# Fuji K Guides - Titanium SIC??? Rod reccomendation?



## startzc (Feb 4, 2013)

Where do the rodbuilders on here find the sets of the titanium SIC K guides for $90? When I look on rodroom or mudhole the 50 size is $93 by itself.

What would be a good (cheap) king blank to build my son a rod on? I have heard the 10ft CUI surf rods work good cut down to 8' but not sure I am comfortable altering a blank.

Thanks


----------



## 49913 (Apr 18, 2014)

I like this one for a good blank that keeps costs low. http://www.therodroom.com/shop/pc/SWB80MH-FORECAST-E-GLASS-SALTWATER-185p291.htm
And just curious, why are you looking for SIC Titanium? Monstrously overpriced for what tiny bit of extra you get. Just an opinion.


----------



## tiderider (Oct 1, 2007)

You can't. There's four levels of Fuji K frame guides. Level one is black or chrome stainless steel frame with Alconite insert. Level two is a titanium colored stainless steel frame with an SIC insert. Level three is a titanium frame with an SIC insert. Level 4 is a titanium frame with a torzite insert.
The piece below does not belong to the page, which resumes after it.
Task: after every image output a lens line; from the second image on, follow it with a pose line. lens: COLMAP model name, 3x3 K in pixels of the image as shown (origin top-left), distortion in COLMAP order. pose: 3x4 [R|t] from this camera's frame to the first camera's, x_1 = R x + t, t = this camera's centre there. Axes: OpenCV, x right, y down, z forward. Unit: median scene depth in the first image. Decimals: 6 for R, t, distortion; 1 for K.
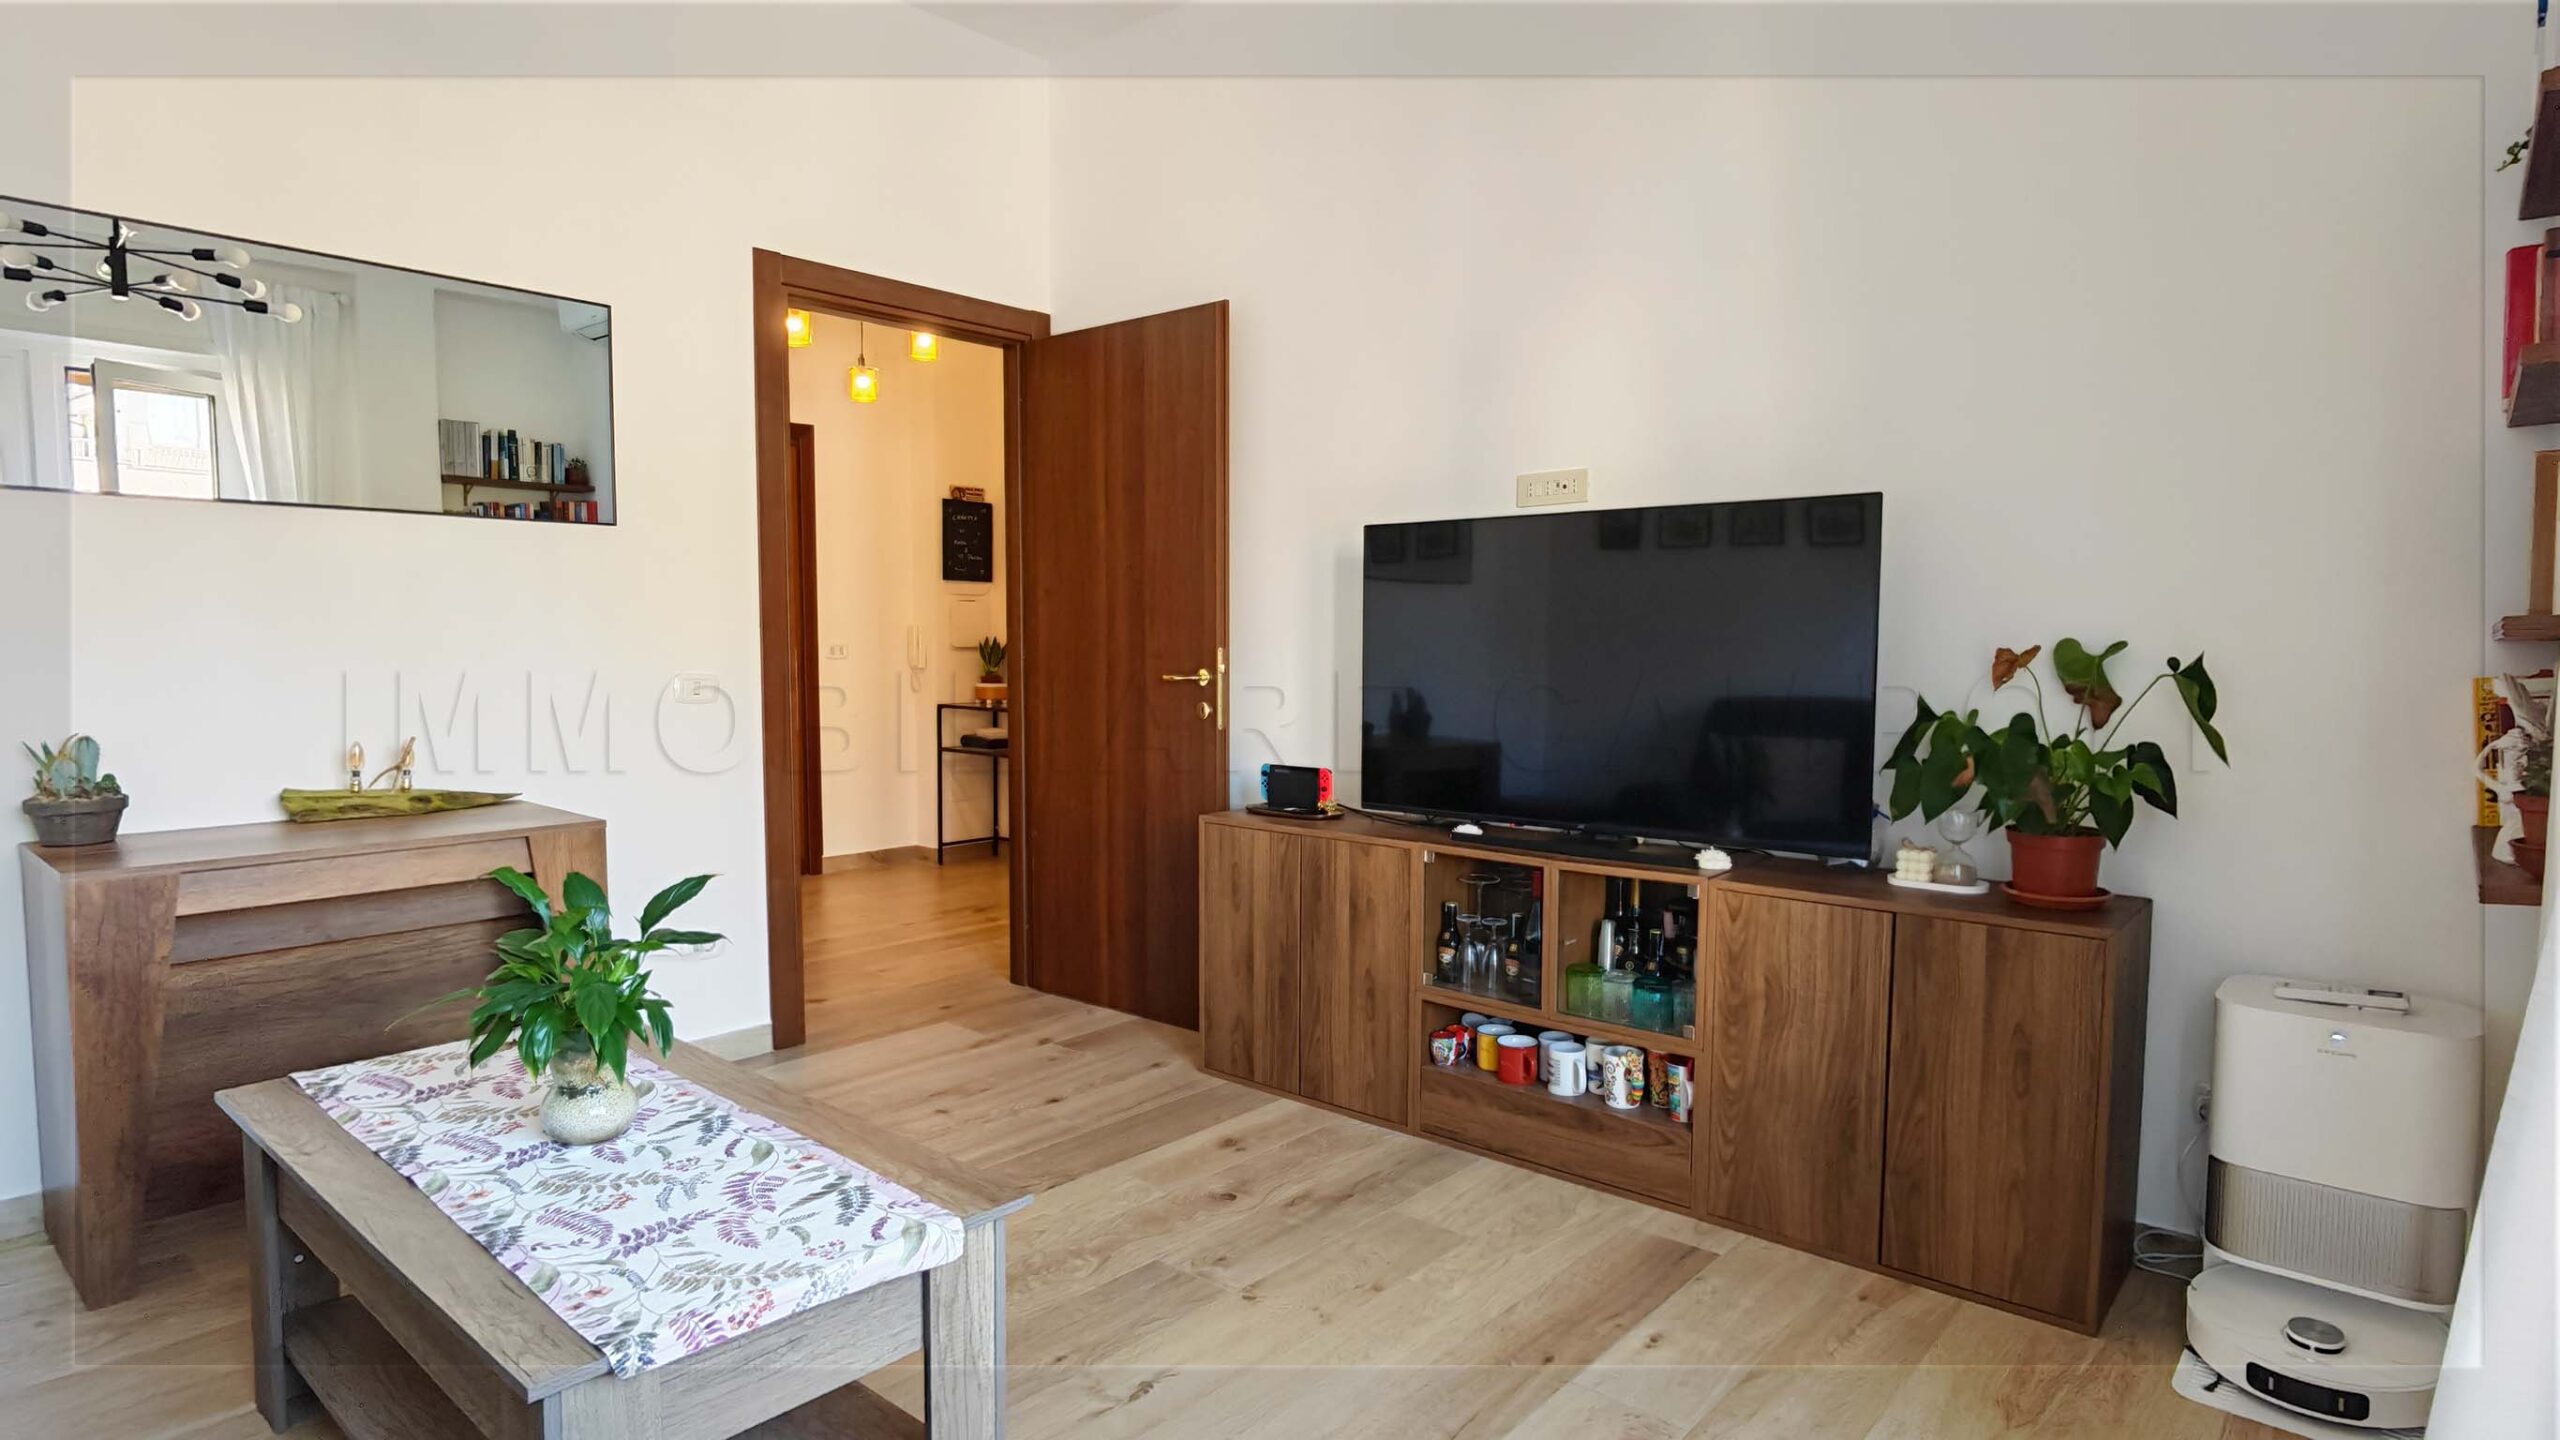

The guides you are specifically pointing out at $93 for the size 50 is the titanium frame SIC insert.


----------



## tiderider (Oct 1, 2007)

CUI makes a very inexpensive 8 ft rod that makes a nice light bait king rod. The Forecast SWB80L or ML also is a choice.


----------



## startzc (Feb 4, 2013)

Thanks Obie for the explanation of the Titanium color and the rod rec's. That makes much more sense, I have heard several people talk about the titanium k guides on rods that cost them under $300 so the math was not working out in my head with the numbers I saw, now it all makes sense and I will soon have my own stainless steel(Titanium colored) K guide rod.


----------